### Passage to read

Abstract Steve Weiner

Imaging Biological Tissues and Materials in Three Dimensions: A Real Challenge

Steve Weiner, Lia Addadi and Ron Shahar *

Department of Structural Biology, Weizmann Institute of Science, Rehovot, Israel 76100

** Koret School of Veterinary Medicine, Faculty of Agriculture, The Hebrew University of Jerusalem, Rehovot, Israel 76100

 

Biological tissues are composed of cells, extracellular matrices, minerals and water, and they are often organized hierarchically at many length scales. Furthermore, some of the tissue constituents are graded and contain interphases. It is therefore extremely challenging to image such tissues, and this complexity clearly requires the use of multiple methods, preferably in a correlative manner and if possible in vivo. The key to preparing such tissues for imaging is cryo-fixation, which not only retains the important water component, but preserves the organic components and the often highly unstable mineral phases.

######

Exercise objective: According to the abstract on imaging biological tissues in three dimensions, what is the key to preparing such tissues for imaging? The records after this point come from a separate source.

### Data extracts

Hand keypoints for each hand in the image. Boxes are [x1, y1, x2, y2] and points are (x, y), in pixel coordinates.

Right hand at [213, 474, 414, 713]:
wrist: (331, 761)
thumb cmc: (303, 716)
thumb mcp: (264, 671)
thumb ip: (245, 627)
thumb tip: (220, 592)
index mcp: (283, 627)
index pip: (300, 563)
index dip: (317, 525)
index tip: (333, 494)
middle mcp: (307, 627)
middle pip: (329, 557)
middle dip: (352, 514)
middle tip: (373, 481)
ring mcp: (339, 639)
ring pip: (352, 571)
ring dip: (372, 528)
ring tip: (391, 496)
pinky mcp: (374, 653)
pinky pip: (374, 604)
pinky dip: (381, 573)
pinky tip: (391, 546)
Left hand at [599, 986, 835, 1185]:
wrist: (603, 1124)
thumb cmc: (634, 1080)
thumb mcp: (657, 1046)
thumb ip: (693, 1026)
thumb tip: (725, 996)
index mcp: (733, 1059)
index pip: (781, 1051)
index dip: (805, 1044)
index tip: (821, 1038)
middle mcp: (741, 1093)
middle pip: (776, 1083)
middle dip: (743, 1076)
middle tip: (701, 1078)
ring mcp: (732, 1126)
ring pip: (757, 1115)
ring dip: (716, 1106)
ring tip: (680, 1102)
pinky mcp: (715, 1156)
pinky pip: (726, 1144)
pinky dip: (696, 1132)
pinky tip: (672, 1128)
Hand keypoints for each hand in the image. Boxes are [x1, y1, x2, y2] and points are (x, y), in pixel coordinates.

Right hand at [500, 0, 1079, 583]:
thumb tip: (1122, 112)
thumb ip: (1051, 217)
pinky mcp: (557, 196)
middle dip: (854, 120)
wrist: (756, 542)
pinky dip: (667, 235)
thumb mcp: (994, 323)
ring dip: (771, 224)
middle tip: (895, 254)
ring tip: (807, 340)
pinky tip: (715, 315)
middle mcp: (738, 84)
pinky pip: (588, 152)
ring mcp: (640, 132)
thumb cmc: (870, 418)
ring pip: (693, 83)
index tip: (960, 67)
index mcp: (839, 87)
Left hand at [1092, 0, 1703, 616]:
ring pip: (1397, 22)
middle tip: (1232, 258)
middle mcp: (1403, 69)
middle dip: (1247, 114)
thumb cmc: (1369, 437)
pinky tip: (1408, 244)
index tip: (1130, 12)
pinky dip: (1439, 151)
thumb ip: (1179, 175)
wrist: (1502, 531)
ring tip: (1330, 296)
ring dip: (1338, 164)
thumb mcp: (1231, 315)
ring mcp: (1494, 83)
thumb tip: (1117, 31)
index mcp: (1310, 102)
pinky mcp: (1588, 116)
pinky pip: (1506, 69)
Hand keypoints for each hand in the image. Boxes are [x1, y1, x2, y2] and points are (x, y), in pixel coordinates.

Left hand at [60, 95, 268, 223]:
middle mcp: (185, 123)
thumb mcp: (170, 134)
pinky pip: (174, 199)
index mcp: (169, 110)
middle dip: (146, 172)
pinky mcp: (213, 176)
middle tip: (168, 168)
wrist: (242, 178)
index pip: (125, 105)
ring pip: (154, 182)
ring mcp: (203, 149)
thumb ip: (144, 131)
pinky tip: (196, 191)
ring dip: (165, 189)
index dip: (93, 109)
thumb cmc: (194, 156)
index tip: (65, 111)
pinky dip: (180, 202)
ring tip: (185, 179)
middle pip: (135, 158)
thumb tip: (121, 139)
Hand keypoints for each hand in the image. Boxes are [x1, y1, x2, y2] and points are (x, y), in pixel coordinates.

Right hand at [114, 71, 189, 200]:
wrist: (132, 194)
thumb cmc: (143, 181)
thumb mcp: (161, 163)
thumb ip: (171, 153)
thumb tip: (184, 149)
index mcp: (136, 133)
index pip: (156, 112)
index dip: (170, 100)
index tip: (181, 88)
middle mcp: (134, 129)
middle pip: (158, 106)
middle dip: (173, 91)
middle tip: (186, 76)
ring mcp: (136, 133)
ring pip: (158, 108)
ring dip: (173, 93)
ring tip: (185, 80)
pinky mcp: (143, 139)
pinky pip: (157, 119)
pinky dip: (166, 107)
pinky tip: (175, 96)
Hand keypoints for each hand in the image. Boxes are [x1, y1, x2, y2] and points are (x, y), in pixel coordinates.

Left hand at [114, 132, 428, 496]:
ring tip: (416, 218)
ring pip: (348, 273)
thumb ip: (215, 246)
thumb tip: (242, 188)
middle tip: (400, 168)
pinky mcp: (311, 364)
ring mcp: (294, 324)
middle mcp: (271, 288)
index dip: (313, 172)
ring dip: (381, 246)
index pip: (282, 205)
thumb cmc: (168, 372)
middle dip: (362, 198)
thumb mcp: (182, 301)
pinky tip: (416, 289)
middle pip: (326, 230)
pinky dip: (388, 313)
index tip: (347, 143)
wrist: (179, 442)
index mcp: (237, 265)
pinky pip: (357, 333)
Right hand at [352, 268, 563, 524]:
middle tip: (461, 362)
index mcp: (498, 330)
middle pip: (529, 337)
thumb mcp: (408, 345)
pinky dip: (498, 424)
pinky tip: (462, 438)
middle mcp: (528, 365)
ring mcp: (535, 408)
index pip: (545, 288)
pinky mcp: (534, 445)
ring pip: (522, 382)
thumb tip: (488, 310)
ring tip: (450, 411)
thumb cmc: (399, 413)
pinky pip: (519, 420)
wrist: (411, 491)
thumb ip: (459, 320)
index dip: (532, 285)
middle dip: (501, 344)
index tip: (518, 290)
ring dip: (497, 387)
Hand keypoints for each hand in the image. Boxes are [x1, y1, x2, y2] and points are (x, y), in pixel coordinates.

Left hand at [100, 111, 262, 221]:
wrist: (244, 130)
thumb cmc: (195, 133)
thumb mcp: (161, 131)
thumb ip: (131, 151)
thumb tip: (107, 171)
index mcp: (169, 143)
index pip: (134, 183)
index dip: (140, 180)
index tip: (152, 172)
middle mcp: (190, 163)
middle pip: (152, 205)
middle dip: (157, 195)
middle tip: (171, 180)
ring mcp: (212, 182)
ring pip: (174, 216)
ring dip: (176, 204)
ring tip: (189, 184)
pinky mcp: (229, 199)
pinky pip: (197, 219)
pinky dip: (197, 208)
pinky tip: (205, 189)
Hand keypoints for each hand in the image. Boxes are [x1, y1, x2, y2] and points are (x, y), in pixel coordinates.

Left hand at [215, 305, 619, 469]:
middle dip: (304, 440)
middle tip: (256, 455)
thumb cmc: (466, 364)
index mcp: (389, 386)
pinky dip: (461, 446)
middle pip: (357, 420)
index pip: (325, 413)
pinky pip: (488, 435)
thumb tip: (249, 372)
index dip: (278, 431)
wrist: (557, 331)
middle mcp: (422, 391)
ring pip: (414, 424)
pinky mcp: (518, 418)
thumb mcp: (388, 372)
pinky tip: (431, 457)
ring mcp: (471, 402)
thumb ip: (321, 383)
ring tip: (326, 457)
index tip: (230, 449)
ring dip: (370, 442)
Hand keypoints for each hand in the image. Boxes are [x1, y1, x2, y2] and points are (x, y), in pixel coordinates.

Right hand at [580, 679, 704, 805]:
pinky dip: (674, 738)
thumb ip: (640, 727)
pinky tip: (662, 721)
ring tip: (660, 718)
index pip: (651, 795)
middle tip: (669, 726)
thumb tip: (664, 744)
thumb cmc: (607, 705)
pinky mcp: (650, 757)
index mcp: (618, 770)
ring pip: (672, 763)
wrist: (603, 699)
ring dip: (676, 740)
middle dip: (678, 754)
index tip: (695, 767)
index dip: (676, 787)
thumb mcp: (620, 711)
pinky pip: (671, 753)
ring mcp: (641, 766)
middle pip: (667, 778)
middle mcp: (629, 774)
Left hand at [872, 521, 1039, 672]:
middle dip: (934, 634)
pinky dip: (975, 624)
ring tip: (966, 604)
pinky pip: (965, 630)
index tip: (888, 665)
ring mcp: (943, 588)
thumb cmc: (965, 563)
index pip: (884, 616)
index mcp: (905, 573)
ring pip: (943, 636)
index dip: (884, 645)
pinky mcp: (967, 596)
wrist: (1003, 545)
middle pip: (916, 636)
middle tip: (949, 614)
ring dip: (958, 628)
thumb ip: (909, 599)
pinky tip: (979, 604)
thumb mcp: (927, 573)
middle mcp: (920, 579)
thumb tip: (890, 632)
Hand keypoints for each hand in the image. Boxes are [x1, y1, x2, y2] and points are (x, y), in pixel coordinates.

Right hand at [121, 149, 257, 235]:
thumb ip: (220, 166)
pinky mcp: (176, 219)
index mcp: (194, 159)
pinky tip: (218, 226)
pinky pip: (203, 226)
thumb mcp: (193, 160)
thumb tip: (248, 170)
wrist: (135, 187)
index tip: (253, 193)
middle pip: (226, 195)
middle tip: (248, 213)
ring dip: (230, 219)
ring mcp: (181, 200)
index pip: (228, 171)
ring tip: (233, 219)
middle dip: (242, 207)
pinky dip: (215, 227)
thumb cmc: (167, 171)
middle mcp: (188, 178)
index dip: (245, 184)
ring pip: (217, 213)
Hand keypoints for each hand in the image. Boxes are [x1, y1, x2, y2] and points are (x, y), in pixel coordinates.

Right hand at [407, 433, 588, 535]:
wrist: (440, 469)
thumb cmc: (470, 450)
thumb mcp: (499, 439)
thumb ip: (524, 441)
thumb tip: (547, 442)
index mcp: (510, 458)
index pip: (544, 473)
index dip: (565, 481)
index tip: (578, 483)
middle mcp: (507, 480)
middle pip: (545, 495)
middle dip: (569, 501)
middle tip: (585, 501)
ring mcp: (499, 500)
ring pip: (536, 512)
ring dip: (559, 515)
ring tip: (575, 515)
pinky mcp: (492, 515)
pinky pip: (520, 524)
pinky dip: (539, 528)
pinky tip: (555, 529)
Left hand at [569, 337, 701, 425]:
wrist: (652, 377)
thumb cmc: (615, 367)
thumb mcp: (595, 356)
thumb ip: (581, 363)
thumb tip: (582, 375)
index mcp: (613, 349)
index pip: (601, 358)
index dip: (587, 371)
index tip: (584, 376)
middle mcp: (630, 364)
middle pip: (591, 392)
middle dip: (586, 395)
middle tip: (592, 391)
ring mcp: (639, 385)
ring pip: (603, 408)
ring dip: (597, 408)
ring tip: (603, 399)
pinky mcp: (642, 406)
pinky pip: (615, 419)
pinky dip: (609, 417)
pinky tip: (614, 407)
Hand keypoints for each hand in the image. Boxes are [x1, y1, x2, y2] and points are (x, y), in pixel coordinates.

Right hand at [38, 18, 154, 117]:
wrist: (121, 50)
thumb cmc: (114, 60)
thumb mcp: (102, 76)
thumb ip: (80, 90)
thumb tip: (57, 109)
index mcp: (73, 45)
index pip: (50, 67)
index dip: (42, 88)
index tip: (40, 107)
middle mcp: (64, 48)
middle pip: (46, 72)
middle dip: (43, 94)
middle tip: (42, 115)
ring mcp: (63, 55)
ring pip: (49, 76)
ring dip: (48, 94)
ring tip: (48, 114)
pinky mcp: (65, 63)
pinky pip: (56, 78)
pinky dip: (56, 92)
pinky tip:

######

Task output: Cryo-fixation is the key to preparing such tissues for imaging.